* Stated task
Quote verbatim every line from the start of the items below through the line containing "deliver: deliver -> strong", including that line.

* Listed records
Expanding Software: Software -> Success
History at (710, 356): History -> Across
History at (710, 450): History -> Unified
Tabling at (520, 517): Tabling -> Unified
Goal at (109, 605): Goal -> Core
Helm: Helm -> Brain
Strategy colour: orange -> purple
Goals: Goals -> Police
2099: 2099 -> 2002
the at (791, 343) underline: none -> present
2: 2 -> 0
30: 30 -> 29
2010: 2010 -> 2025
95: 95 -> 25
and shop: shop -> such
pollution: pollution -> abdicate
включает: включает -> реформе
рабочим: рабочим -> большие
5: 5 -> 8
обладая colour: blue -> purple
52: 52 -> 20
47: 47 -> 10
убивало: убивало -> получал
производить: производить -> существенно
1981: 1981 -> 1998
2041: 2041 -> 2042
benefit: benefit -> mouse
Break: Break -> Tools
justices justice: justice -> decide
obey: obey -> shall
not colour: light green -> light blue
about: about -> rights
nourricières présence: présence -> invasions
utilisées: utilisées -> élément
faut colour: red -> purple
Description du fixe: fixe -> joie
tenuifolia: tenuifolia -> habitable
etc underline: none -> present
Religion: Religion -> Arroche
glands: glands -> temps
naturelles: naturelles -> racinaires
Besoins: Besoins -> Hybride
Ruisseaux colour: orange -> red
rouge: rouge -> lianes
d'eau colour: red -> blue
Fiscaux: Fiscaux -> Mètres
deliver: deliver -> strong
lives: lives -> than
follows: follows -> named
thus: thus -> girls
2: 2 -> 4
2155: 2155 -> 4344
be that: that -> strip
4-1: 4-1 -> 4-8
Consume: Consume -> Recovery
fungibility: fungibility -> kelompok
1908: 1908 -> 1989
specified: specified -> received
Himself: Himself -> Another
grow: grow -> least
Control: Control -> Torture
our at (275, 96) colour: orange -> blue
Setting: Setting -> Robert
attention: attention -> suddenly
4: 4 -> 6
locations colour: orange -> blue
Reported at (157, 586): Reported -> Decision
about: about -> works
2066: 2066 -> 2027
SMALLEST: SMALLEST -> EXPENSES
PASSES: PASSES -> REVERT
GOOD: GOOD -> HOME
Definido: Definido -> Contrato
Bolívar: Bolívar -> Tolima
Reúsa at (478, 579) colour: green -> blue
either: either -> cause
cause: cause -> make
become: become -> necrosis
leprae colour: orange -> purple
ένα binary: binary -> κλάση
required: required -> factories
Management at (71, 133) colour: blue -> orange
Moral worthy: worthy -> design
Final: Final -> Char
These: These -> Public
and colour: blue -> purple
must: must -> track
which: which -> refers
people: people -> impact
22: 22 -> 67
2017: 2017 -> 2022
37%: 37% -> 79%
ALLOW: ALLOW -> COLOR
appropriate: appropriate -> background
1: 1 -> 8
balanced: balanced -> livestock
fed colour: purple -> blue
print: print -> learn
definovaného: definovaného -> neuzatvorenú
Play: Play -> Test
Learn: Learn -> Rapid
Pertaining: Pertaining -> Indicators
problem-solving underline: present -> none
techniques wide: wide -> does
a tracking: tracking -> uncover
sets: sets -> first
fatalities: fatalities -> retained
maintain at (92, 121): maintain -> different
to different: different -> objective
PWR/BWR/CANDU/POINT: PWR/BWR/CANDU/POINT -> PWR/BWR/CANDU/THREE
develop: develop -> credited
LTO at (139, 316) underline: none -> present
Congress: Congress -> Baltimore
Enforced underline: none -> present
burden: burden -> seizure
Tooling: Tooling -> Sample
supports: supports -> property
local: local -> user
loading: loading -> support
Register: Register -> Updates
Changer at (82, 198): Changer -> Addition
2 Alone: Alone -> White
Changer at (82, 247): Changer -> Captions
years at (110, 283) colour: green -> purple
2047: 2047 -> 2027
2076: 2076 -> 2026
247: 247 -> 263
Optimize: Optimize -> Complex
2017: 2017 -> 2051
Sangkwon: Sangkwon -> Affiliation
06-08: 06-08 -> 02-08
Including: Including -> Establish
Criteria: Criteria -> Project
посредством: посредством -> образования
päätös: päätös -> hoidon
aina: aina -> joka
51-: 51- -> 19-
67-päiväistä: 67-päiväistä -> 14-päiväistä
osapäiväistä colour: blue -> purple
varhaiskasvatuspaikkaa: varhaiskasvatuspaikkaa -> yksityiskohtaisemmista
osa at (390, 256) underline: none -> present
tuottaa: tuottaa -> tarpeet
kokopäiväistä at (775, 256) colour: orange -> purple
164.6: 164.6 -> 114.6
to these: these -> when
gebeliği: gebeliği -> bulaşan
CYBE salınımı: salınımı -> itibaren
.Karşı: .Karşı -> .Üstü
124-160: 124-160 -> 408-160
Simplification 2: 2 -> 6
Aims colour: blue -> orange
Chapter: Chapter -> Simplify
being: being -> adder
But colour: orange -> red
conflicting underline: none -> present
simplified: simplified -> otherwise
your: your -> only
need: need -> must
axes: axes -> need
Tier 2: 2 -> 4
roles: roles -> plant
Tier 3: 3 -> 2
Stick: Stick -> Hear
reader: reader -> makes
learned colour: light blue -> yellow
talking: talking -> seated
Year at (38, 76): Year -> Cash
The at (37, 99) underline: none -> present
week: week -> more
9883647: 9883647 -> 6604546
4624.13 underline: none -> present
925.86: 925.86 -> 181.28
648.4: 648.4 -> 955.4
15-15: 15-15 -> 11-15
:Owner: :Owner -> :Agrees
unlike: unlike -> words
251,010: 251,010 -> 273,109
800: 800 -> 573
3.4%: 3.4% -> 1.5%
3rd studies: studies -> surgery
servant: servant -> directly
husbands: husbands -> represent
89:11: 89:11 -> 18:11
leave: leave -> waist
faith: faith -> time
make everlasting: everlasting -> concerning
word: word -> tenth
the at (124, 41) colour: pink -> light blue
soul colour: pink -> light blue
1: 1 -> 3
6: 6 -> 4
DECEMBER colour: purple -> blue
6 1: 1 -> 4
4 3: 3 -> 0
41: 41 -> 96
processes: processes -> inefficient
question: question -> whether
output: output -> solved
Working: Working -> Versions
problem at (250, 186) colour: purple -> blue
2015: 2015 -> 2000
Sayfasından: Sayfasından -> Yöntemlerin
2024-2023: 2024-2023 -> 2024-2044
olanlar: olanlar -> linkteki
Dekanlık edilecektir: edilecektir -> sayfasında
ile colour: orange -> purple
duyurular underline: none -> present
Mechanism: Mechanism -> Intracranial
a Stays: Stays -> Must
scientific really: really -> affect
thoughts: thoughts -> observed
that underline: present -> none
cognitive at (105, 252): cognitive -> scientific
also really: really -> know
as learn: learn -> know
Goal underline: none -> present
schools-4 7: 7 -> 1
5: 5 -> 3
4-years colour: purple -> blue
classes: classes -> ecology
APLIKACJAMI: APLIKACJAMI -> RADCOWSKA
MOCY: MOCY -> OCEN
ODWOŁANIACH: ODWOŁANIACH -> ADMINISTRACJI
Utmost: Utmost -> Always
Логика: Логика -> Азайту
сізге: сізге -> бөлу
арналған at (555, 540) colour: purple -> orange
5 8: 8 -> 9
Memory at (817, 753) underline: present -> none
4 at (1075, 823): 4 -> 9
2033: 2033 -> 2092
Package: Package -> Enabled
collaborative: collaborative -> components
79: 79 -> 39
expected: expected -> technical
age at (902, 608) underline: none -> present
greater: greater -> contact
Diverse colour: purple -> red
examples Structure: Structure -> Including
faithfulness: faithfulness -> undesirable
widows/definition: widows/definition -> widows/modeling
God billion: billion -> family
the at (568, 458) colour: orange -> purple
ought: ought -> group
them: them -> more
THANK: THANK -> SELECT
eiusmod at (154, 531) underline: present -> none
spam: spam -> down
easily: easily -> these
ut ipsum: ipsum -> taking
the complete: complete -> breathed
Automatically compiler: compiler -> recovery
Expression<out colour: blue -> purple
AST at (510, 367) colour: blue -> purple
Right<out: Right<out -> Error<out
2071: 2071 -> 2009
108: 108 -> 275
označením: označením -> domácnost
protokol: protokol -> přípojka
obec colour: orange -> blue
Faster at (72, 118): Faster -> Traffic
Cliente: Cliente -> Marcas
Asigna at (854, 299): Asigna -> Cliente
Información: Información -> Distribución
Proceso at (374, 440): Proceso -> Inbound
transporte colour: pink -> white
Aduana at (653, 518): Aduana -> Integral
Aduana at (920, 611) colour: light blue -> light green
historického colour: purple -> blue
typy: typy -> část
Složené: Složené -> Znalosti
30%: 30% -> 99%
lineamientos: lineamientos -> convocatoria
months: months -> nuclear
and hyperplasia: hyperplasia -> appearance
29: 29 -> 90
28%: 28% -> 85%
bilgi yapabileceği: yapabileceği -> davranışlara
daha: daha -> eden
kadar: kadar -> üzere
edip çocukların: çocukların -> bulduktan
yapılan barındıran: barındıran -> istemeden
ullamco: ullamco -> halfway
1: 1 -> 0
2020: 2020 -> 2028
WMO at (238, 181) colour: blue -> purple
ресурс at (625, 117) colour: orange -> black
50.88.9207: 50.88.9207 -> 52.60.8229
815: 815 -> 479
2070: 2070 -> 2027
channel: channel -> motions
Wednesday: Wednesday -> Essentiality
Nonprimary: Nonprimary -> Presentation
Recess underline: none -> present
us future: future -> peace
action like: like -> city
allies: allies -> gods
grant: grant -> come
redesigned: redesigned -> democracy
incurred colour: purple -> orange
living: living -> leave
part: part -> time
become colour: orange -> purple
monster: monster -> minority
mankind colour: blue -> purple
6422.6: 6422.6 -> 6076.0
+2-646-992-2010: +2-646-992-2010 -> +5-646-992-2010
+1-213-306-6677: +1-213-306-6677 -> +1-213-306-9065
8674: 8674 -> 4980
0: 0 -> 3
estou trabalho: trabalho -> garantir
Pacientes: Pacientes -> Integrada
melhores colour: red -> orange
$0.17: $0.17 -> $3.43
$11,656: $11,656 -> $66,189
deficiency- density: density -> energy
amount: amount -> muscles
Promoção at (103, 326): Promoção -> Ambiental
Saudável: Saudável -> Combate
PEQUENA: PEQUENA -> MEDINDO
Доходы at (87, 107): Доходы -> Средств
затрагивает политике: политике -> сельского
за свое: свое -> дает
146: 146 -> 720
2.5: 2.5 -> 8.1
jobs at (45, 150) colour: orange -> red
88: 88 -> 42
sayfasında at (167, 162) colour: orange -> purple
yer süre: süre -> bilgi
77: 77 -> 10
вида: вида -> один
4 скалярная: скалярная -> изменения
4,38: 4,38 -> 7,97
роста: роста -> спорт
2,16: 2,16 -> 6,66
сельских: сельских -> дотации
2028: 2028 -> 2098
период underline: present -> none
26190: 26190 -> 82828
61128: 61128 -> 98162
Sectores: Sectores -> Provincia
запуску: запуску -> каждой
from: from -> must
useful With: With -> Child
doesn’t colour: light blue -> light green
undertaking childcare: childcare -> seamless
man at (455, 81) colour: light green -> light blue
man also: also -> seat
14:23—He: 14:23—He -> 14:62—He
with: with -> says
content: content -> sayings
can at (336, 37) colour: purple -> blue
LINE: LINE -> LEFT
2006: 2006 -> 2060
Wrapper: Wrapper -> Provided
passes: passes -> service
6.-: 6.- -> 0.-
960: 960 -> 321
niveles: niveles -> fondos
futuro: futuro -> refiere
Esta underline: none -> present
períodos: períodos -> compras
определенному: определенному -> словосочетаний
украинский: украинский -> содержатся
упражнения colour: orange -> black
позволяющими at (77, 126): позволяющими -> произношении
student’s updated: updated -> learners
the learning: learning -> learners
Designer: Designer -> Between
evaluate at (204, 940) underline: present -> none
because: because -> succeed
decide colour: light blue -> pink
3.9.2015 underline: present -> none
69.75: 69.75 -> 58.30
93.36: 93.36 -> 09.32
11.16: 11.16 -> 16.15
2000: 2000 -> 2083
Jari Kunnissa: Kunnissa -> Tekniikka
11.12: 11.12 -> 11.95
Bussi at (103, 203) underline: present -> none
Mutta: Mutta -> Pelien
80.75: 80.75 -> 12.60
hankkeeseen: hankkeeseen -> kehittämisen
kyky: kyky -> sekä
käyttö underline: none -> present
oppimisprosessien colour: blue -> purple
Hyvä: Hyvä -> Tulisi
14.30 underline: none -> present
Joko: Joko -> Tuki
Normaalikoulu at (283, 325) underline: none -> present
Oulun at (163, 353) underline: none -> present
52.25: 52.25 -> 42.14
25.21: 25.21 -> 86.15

* Written response
Expanding Software: Software -> Success
History at (710, 356): History -> Across
History at (710, 450): History -> Unified
Tabling at (520, 517): Tabling -> Unified
Goal at (109, 605): Goal -> Core
Helm: Helm -> Brain
Strategy colour: orange -> purple
Goals: Goals -> Police
2099: 2099 -> 2002
the at (791, 343) underline: none -> present
2: 2 -> 0
30: 30 -> 29
2010: 2010 -> 2025
95: 95 -> 25
and shop: shop -> such
pollution: pollution -> abdicate
включает: включает -> реформе
рабочим: рабочим -> большие
5: 5 -> 8
обладая colour: blue -> purple
52: 52 -> 20
47: 47 -> 10
убивало: убивало -> получал
производить: производить -> существенно
1981: 1981 -> 1998
2041: 2041 -> 2042
benefit: benefit -> mouse
Break: Break -> Tools
justices justice: justice -> decide
obey: obey -> shall
not colour: light green -> light blue
about: about -> rights
nourricières présence: présence -> invasions
utilisées: utilisées -> élément
faut colour: red -> purple
Description du fixe: fixe -> joie
tenuifolia: tenuifolia -> habitable
etc underline: none -> present
Religion: Religion -> Arroche
glands: glands -> temps
naturelles: naturelles -> racinaires
Besoins: Besoins -> Hybride
Ruisseaux colour: orange -> red
rouge: rouge -> lianes
d'eau colour: red -> blue
Fiscaux: Fiscaux -> Mètres
deliver: deliver -> strong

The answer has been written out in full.